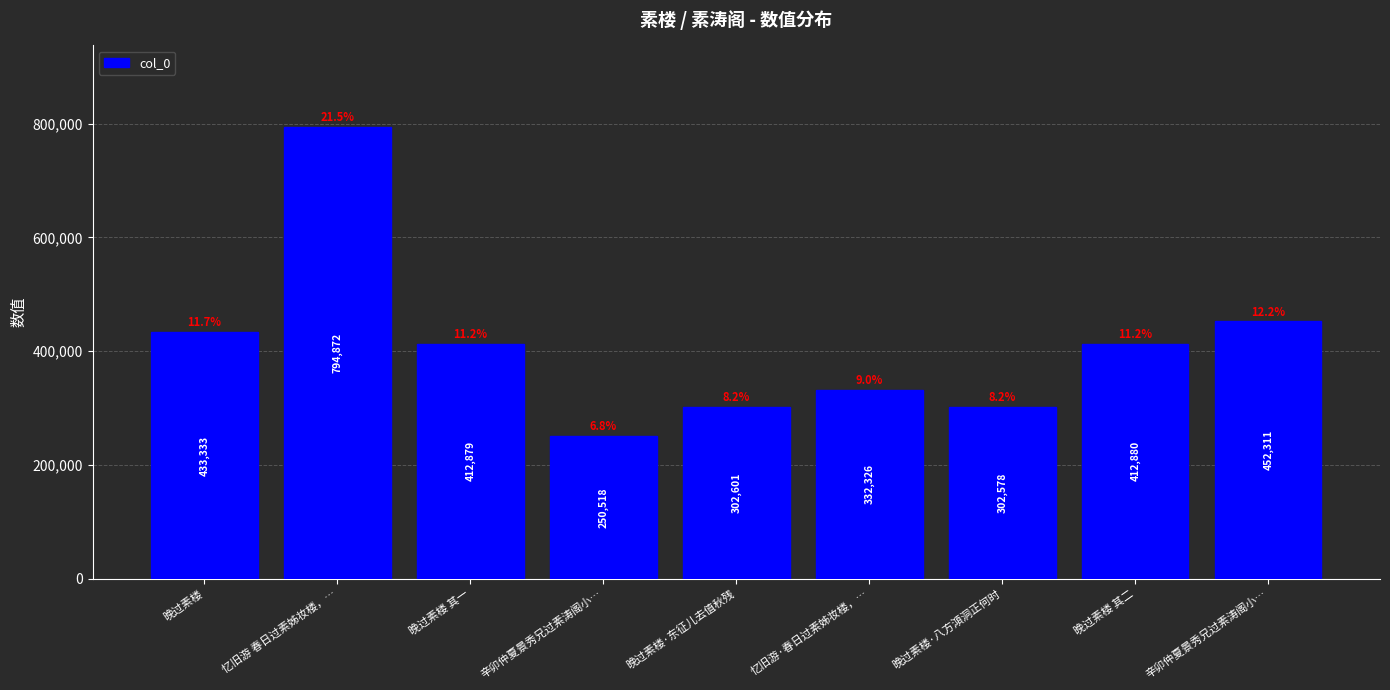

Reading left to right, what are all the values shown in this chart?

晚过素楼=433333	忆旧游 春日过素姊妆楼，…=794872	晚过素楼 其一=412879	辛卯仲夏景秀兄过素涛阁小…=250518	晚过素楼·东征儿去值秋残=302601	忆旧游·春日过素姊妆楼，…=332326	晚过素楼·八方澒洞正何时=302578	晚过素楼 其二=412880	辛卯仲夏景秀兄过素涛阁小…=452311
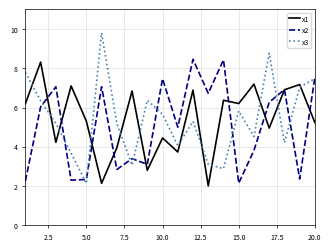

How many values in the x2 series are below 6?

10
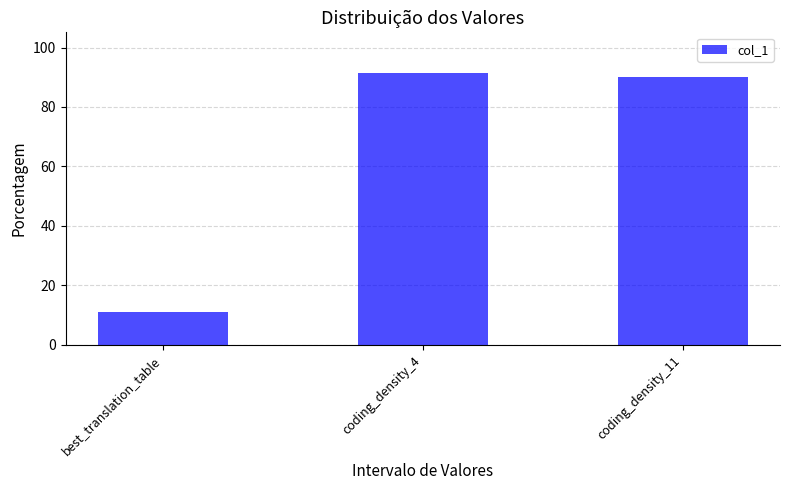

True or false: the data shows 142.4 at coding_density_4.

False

---

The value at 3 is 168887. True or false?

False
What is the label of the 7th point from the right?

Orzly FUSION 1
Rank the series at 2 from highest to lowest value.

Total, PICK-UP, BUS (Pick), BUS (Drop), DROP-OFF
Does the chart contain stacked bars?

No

ASSIGNED TASK:
Pull out each line of the items above that contains the word "right". Letter case counts when matching.

EXERCISE SOLUTION:
Reading left to right, what are all the values shown in this chart?
What is the label of the 7th point from the right?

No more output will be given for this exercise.